In short, the additional layer required to make LLMs useful for root cause analysis – transforming and annotating graph input into textual training data – introduces explainability challenges that only compound at scale.
How to incorporate LLMs – the right way
We’ve highlighted some of the shortcomings of LLMs for investigation and root cause analysis of production issues.
But it would be a big mistake to discount GenAI for observability altogether. LLMs have a clear and powerful role to play in the troubleshooting process. Specifically, they can complement other forms of AI used in root cause analysis (like graph machine learning) by providing an intuitive, flexible, and shared user interface for investigation.
Using LLMs as the “interface layer” during incident investigation – a chatbot that enables truly conversational troubleshooting – offers many benefits:
- It makes complex insights accessible to different cross-functional members of the team (SREs, DevOps, developers) who may have different levels of familiarity with the technical environment
- It accelerates the troubleshooting process by enabling questions to be asked and answered iteratively – the way that SREs actually investigate issues in the real world
- It promotes alignment by providing a common language for issues and root causes across the team
What does this look like in practice? Imagine if during a service degradation (like an outage on the checkout page for an e-commerce retailer), various teams had access to a chat-based interface for asking questions and exploring hypotheses – not generic answers, but tailored to their specific environments. “Why might the web pods be overloaded? What are potential root causes of our cache service overload?”
In short: a conversational interface for troubleshooting can make root cause insights understandable and actionable for the human teams tasked with investigation and remediation.
What’s next? The future of intelligent observability
There’s no question that generic AI models like GPT will have a groundbreaking impact on observability. As we’ve seen, LLMs can vastly accelerate the troubleshooting process by translating root cause insights for human SREs.
But truly intelligent observability is not as simple as bolting a chatbot onto an existing platform. It requires a complete system designed by domain experts to collect, structure, and analyze data through the lens of end-users and business impact.
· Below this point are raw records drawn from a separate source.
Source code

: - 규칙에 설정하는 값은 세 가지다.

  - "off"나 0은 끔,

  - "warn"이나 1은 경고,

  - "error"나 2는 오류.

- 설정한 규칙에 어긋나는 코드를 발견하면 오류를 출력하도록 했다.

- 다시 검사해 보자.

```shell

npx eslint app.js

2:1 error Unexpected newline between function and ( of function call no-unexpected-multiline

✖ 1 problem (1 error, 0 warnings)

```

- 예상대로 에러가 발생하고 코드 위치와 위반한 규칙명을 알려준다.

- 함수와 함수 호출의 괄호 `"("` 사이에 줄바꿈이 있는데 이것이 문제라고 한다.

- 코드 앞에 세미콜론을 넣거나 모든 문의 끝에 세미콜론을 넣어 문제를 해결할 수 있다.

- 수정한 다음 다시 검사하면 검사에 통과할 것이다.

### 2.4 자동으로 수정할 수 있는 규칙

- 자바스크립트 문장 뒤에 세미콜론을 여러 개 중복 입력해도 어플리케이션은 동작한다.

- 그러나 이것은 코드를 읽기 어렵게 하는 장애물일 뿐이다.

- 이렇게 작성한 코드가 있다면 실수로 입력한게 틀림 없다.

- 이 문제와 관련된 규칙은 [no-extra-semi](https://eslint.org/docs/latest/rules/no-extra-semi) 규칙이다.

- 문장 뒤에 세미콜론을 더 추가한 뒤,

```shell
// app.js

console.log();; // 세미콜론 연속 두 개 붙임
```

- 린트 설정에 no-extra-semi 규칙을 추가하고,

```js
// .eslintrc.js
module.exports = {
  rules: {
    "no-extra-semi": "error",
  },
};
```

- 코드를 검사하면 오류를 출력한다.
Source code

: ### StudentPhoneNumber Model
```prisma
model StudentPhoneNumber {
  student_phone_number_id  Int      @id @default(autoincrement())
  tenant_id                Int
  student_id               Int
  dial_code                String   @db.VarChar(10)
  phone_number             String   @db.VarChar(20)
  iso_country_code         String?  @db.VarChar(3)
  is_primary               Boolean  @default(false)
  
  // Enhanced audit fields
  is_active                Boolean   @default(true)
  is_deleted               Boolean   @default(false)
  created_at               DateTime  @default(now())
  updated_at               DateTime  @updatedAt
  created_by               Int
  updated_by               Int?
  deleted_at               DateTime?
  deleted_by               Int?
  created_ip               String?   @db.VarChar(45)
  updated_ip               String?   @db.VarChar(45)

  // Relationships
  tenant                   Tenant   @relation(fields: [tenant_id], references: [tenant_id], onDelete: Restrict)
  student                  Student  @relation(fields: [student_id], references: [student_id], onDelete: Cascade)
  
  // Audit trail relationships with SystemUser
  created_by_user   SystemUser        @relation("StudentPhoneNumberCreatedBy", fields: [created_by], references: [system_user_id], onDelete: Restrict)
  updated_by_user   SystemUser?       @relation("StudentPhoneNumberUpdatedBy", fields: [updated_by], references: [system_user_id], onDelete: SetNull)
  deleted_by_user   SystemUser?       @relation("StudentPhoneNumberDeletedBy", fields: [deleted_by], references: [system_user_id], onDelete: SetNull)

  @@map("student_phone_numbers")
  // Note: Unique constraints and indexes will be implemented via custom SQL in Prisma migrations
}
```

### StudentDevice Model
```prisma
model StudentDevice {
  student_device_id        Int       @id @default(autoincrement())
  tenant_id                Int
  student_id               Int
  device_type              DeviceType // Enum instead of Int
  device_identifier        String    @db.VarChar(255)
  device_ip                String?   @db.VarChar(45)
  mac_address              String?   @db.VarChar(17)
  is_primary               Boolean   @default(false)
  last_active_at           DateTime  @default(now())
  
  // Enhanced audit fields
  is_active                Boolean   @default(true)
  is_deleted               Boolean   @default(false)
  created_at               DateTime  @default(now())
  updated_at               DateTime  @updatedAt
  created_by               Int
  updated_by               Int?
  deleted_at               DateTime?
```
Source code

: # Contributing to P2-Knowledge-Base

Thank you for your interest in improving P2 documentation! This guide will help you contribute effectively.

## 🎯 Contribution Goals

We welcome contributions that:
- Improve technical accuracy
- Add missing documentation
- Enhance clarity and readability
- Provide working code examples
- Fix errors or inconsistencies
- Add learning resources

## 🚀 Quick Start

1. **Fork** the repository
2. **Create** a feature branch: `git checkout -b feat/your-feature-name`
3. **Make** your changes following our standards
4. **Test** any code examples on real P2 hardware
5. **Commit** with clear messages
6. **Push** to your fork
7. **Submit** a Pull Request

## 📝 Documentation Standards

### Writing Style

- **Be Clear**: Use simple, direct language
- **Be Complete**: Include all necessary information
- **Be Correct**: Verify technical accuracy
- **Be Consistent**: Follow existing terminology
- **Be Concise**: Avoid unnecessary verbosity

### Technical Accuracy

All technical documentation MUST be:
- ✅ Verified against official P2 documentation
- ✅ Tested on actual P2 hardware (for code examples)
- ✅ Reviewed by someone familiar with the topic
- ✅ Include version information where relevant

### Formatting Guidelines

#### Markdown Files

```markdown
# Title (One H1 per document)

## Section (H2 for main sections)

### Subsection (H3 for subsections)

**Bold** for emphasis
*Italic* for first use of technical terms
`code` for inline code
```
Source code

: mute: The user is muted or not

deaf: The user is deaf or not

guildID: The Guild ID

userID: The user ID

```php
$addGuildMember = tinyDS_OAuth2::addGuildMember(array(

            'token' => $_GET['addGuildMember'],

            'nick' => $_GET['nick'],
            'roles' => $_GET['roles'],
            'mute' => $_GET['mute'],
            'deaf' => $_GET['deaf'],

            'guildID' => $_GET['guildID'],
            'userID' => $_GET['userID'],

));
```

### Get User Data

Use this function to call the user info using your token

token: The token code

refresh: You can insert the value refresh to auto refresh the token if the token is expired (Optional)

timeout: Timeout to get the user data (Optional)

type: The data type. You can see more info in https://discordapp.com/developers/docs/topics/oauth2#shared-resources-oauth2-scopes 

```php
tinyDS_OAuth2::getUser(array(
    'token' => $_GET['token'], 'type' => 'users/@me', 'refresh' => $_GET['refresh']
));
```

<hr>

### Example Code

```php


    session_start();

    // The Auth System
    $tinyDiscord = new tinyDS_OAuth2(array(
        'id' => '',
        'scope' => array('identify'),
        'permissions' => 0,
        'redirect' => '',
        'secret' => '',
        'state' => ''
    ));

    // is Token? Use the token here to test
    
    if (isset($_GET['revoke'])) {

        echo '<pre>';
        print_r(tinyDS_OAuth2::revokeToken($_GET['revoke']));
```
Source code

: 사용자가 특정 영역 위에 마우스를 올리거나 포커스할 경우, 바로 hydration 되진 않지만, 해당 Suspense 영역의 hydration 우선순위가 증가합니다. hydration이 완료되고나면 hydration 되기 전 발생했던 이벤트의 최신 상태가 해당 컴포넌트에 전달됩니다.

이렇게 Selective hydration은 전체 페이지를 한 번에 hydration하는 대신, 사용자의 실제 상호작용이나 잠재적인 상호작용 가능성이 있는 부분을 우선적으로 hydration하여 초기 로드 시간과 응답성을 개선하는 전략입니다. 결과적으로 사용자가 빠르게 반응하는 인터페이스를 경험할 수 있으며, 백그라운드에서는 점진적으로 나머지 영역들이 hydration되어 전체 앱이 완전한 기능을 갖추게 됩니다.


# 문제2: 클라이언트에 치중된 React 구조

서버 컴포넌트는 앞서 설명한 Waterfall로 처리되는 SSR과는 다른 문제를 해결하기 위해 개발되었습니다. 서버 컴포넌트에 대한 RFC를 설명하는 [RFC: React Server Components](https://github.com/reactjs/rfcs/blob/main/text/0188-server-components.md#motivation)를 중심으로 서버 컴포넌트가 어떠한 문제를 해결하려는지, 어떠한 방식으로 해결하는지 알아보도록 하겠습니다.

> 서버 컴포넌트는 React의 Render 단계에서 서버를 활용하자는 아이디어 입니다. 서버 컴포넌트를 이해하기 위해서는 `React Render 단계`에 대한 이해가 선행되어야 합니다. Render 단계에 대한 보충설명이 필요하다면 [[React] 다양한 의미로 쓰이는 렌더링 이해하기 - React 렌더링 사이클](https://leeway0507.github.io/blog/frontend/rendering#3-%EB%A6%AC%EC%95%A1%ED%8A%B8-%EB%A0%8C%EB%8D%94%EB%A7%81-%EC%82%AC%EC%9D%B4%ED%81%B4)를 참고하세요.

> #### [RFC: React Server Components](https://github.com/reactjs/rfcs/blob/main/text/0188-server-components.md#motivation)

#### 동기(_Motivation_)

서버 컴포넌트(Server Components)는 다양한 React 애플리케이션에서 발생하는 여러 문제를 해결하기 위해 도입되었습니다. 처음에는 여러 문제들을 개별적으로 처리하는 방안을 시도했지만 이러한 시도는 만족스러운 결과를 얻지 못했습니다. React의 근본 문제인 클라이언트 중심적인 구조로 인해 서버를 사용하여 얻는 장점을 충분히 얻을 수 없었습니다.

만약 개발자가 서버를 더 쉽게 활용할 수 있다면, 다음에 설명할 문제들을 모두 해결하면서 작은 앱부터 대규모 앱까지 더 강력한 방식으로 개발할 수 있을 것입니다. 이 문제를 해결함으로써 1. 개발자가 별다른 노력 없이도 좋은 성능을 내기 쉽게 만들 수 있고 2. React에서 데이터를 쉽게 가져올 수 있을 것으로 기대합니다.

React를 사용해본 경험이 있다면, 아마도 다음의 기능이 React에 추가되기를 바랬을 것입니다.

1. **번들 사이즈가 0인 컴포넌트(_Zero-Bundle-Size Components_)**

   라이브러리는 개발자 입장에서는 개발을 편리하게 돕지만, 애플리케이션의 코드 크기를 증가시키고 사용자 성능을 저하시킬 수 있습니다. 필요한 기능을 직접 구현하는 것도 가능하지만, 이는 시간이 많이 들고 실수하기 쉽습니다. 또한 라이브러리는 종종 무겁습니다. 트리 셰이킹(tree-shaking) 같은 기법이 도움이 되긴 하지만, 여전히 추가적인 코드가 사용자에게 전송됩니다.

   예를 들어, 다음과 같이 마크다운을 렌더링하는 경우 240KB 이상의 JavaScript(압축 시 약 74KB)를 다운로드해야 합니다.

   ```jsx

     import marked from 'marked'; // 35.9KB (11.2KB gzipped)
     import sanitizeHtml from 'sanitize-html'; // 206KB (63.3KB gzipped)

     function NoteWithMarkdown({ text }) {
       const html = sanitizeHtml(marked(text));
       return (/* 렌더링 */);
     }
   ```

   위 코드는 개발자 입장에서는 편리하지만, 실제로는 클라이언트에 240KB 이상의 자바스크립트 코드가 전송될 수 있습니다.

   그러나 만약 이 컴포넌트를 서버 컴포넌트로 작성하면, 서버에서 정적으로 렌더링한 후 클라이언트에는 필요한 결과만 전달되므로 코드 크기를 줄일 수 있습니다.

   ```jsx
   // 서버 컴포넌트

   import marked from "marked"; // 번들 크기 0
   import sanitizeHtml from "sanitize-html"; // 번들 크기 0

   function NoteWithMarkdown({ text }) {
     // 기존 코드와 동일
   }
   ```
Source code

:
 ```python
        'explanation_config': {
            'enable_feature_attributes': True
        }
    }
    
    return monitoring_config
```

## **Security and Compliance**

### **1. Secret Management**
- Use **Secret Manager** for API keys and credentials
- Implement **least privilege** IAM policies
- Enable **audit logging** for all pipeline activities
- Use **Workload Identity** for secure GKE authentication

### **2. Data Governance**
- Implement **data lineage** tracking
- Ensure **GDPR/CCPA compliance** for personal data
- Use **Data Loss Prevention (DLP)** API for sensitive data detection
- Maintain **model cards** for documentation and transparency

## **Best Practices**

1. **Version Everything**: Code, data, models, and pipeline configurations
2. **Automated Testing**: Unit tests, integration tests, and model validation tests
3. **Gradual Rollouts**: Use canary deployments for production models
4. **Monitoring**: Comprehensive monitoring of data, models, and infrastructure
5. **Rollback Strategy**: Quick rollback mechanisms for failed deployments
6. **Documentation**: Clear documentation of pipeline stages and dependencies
And generic AI models fall short in the specialized and demanding task of root cause analysis for distributed production systems.
At Senser, we’ve been building that system from the ground up since day one.
How Senser helps
Senser’s zero-instrumental AIOps platform uses eBPF-based data collection to provide immediate, low-overhead visibility into your production environment – all of it.
Senser automatically creates a topology of your environment, dynamically mapping dependencies across layers (application, APIs, network, infrastructure) to provide critical context for troubleshooting. And our graph ML-based approach helps you quickly pinpoint the root cause of service issues in even the most complex environment.
Bringing together the power of LLMs (for conversational troubleshooting) with machine learning purpose-built for root cause analysis gives your team the best of both worlds: the right tools to vastly reduce mean time to detect (MTTD) and mean time to remediate (MTTR).